→ Фрагмент текста
• • •
На крестьянских сходах решались все важнейшие дела сельского общества, касающиеся, например, починки мостов и дорог, зимних вешек на них, рубки леса, найма сторожей – стукальщиков, наказания виновных. Мужчин могли выпороть «по приговору», а женщин и стариков – посадить под замок. Все документы скрепляли печатью с приложением чернильного пальца. Сборщики податей делали пометки на ровной ореховой хворостине.

Ближайшим административным учреждением, ведавшим дела государственных крестьян, также было сельское управление, а затем волостное правление, которое пользовалось большой властью и также вершило суд. Лица, стоявшие во главе этих учреждений, пользовались привилегиями, для отличия носили при исполнении служебных обязанностей форменные кафтаны и, кроме освобождения от всякого рода натуральных и денежных повинностей (а голова и волостной писарь и от рекрутской повинности), получали немалое жалованье.

Грамотных на селе было мало, в основном это были представители духовенства и служащие конторы помещика. С организацией земства в Вячке была построена земская школа с одной классной комнатой. Ее посещали 10-12 учеников, в большинстве мальчики. Здесь грамоте обучал волостной писарь или тот же дьячок. Затем появились и учителя. Как раз на ремонт этой школы выделяла средства Мария Владимировна Барятинская.
• • •
→ Примените прочитанное
A. Обновите во фрагменте всё, начиная со слов «Ближайшим административным учреждением, ведавшим» и вплоть до слов «получали немалое жалованье.», заменив «кафтаны» на «мундиры».
B. Ответьте по фрагменту на вопросы:
(i) На чем сборщики податей делали пометки?
(ii) Кто, помимо головы, был освобожден от рекрутской повинности?
(iii) Сколько учеников посещали земскую школу в Вячке?
Перечень, идущий дальше, взят из другого источника и с фрагментом не связан.
• • •
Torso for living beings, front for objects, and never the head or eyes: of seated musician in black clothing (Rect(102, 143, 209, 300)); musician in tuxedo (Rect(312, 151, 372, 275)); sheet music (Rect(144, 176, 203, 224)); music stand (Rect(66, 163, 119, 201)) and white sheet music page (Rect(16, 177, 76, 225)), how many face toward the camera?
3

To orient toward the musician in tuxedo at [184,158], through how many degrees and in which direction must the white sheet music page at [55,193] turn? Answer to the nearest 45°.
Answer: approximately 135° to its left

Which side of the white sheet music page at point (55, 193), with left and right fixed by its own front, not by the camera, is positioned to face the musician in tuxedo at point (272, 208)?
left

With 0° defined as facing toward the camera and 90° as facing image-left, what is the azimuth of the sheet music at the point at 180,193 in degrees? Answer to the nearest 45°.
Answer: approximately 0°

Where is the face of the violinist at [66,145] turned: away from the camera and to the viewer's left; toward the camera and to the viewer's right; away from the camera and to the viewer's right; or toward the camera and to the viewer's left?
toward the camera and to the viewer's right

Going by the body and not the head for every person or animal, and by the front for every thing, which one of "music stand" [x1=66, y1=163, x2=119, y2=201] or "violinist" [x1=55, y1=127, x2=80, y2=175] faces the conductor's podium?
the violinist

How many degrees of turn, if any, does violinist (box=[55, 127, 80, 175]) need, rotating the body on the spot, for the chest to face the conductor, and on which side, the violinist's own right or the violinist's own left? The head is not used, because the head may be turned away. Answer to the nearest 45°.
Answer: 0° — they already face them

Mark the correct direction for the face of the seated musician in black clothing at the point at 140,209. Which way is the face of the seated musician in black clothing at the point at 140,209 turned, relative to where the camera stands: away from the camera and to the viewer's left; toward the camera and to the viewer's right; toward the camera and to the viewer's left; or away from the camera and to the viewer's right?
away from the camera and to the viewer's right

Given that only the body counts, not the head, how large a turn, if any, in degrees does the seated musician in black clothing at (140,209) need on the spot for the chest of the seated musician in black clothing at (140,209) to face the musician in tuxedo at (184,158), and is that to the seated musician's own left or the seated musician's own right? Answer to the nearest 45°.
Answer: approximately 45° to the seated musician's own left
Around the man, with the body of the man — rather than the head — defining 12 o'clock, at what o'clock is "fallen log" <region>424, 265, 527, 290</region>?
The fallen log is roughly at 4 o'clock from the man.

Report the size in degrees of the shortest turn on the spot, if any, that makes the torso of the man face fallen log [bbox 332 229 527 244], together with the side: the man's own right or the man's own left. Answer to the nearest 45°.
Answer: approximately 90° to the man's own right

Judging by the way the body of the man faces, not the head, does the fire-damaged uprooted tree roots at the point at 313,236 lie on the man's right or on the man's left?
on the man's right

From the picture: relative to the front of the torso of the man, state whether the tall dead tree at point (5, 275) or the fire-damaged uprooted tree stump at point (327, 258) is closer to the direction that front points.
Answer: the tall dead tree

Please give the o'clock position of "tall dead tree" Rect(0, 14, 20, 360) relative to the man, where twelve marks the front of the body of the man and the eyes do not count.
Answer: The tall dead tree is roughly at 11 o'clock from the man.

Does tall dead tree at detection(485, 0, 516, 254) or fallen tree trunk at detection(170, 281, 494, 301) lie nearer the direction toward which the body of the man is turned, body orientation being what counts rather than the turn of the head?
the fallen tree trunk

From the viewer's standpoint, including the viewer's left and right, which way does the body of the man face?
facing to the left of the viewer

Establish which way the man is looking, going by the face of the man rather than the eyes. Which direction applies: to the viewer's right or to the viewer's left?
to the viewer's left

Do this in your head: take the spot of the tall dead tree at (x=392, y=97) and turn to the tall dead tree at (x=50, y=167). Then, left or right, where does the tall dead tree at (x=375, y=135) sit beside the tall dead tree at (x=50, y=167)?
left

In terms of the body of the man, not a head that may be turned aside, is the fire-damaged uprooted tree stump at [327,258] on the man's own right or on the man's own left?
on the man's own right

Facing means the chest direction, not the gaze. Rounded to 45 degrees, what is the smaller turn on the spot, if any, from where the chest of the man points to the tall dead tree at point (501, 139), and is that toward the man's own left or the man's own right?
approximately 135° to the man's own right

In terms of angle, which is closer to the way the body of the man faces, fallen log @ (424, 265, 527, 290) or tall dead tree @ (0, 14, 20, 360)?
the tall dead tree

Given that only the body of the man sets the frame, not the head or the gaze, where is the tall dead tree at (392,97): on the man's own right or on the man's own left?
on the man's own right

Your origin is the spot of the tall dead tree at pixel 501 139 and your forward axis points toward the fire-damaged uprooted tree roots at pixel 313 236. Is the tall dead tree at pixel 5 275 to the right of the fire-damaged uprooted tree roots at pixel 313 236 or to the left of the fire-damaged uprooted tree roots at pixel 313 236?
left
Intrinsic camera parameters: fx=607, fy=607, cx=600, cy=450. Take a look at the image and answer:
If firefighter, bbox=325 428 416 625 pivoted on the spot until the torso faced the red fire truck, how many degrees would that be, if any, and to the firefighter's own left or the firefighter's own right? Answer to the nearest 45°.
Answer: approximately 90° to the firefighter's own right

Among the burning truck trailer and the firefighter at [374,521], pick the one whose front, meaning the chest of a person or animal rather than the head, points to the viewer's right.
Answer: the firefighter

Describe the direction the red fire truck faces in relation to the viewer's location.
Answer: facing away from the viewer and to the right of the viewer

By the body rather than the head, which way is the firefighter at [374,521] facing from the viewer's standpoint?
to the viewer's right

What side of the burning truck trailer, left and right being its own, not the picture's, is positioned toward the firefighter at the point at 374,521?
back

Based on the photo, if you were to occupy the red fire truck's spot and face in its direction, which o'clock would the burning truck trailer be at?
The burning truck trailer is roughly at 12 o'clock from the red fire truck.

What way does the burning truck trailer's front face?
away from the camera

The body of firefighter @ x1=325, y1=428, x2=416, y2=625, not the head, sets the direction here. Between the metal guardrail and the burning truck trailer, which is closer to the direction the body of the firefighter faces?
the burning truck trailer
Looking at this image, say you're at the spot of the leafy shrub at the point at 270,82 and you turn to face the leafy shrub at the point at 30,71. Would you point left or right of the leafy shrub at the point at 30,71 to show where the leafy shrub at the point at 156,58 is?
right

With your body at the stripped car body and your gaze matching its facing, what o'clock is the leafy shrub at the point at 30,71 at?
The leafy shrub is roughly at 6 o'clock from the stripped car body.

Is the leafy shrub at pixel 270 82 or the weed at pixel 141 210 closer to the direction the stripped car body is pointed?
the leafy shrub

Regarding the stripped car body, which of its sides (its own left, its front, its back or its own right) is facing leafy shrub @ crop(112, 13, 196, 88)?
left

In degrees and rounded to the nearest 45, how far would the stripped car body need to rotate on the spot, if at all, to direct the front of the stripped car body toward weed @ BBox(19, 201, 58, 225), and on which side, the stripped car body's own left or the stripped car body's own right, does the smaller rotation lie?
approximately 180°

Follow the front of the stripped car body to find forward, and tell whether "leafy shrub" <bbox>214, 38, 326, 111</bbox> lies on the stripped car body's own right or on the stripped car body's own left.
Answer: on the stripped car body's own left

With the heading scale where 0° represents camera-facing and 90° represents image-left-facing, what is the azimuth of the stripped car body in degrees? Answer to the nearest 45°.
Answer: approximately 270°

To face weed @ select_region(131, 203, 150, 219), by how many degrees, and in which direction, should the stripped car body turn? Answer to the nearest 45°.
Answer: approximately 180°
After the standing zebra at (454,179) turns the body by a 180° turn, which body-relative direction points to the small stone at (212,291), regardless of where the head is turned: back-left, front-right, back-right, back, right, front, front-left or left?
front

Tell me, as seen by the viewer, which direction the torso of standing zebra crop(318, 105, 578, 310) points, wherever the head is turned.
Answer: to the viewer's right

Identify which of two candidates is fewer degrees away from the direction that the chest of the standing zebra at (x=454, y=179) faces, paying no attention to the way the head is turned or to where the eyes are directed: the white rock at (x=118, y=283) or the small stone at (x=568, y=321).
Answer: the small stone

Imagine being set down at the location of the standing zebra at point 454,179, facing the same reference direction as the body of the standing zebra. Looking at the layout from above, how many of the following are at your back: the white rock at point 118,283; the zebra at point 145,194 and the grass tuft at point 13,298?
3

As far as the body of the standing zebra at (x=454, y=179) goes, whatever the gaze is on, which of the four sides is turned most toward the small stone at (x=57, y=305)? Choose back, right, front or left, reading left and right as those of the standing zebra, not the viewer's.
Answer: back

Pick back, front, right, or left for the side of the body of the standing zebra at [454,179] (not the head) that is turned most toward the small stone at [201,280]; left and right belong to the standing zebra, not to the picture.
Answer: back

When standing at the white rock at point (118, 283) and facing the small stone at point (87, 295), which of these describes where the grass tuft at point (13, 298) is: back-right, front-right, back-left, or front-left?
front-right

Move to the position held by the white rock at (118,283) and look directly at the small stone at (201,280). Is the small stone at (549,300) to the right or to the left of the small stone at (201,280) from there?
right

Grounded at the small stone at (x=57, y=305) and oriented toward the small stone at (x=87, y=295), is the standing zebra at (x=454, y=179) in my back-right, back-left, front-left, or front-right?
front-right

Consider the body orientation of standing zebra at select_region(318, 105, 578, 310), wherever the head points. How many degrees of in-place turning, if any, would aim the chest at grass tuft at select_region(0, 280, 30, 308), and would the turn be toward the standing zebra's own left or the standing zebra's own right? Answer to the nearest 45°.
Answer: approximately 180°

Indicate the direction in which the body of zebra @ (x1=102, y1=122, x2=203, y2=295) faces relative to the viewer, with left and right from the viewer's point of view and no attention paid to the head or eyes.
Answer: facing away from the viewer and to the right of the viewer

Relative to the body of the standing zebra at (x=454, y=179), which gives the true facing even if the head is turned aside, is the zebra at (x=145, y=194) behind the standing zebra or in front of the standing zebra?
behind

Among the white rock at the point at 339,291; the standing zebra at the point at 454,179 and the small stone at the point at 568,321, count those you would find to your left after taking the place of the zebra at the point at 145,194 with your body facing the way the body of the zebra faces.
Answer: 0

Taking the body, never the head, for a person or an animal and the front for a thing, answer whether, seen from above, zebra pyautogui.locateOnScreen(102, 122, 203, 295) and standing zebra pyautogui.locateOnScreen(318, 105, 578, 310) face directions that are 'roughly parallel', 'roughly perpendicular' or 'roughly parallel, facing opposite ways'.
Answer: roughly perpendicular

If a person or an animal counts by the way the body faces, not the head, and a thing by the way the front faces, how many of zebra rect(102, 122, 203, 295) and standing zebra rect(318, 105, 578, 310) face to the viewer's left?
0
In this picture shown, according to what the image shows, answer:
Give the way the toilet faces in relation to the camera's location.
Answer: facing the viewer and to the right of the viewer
• • •
→ Ответы к заданиям
A.
Ближайшим административным учреждением, ведавшим дела государственных крестьян, также было сельское управление, а затем волостное правление, которое пользовалось большой властью и также вершило суд. Лица, стоявшие во главе этих учреждений, пользовались привилегиями, для отличия носили при исполнении служебных обязанностей форменные мундиры и, кроме освобождения от всякого рода натуральных и денежных повинностей (а голова и волостной писарь и от рекрутской повинности), получали немалое жалованье.

B.
(i) На ровной ореховой хворостине.
(ii) Волостной писарь.
(iii) 10-12 учеников.